Whenever Salma has guests, she serves lemonade. Their eyes light up when they sip it, and they all render the same judgment: "Tasty!"
Satisfied guests are a rare consolation for Salma (Hiam Abbass), the stoic Palestinian woman at the center of the Israeli film Lemon Tree, which is based on true events. She tends the West Bank lemon grove that also was tended by her father. It is her livelihood. The grove is threatened when Israeli defense minister Israel Navon (Doron Tavory) and his wife, Mira (Rona Lipaz-Michael), move into a house next to it. The minister's security agents say that terrorists could stage an attack from the grove, and so it must be uprooted.
So begins a legal struggle between Salma and the state of Israel, one that eventually goes before the Supreme Court. But no one suffers the illusion that the struggle is merely over lemons. "There must be another solution," Mira says of the decision to raze the grove. "Three thousand years and no one's found one," the defense minister muses in response.
The film's chief theme is, of course, the white-hot Palestinian crisis. We see the humiliating toll Israel's occupation of the West Bank takes on everyday Palestinians, who deal with overanxious Israeli soldiers and the ugly scar that is the ever-lengthening separation wall. They also deal with Israeli and Palestinian bureaucracies that are, respectively, uncaring and rife with cronyism.

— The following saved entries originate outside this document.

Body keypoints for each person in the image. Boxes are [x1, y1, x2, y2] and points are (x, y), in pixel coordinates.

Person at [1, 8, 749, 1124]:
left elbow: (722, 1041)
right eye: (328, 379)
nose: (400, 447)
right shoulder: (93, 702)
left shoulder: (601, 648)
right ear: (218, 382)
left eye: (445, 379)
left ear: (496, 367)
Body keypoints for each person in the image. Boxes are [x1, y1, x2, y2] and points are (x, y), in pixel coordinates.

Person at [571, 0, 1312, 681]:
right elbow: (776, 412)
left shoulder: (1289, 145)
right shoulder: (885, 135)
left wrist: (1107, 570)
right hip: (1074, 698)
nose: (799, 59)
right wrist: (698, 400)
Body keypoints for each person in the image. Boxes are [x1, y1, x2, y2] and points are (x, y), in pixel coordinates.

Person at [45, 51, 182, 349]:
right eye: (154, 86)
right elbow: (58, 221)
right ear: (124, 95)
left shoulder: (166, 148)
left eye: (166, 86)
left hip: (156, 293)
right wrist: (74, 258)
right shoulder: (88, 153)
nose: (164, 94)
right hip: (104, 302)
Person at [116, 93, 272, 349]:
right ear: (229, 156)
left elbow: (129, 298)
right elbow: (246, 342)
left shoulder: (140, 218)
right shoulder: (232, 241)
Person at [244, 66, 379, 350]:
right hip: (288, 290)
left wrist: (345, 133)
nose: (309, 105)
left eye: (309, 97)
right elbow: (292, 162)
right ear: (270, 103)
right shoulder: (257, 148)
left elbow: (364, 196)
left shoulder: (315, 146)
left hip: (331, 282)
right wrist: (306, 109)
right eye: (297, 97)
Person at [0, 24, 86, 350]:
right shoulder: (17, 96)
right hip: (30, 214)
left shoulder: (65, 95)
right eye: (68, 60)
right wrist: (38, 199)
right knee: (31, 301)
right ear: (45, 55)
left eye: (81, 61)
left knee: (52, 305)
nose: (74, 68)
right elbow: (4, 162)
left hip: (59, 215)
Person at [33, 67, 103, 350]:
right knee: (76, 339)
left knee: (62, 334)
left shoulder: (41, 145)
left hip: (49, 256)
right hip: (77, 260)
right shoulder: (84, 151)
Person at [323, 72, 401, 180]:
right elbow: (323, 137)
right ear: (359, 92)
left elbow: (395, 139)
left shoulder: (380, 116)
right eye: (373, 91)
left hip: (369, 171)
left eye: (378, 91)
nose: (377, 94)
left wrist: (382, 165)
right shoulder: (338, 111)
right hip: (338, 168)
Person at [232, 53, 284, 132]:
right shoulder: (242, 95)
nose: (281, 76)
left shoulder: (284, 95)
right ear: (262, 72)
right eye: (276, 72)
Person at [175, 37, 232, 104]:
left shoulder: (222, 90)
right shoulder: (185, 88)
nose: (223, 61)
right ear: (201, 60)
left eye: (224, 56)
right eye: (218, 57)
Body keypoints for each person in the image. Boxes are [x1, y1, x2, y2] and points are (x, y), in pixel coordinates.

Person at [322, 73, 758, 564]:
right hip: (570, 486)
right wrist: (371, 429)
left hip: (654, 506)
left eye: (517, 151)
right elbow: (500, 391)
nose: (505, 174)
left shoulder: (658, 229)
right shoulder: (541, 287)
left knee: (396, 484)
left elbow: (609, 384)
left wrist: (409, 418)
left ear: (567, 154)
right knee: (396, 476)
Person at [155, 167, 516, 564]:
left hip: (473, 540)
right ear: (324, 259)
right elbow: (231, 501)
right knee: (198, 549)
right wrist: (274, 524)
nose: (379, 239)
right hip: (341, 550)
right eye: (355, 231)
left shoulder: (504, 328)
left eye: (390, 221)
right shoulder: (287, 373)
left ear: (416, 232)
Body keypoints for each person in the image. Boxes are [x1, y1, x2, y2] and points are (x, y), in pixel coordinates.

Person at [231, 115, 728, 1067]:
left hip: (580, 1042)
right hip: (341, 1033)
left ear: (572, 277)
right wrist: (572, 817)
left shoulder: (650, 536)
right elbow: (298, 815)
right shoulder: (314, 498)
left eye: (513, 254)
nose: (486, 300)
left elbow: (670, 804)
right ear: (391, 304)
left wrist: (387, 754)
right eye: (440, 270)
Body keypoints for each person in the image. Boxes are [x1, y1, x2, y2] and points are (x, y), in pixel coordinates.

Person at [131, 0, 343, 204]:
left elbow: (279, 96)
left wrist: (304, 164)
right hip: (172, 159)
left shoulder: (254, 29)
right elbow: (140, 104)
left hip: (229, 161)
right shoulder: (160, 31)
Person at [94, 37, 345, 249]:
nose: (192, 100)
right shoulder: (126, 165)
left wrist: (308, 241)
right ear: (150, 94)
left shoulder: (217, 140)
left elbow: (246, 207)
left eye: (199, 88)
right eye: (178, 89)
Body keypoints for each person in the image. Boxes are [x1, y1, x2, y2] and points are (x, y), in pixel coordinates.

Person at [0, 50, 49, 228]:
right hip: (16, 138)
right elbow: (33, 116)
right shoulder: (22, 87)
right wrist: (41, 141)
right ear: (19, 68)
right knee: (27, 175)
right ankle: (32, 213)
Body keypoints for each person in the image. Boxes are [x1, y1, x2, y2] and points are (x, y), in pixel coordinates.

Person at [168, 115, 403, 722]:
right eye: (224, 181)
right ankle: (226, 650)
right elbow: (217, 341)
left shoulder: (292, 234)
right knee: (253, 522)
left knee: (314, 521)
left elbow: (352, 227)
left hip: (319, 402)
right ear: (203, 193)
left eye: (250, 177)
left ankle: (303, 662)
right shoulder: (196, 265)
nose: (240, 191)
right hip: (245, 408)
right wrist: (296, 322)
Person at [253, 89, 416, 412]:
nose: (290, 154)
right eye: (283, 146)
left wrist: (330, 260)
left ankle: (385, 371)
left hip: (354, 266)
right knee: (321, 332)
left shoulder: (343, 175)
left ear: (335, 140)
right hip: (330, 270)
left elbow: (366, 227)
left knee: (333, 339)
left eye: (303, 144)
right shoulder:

What carries the film is the mesmerizing performance of Abbass, who cries silent tears of rage and, in a gasp-inducing moment, climbs a hastily built fence so she can care for her trees. The story of her courage in the face of injustice is written to be inspiring, and it recalls the heroines of films like Erin Brockovich, Silkwood, Norma Rae.
But the film falters with a subplot about Salma's fitful romance with her much younger lawyer (Ali Suliman). Salma's story is compelling and infuriating enough on its own. The love story is a distraction.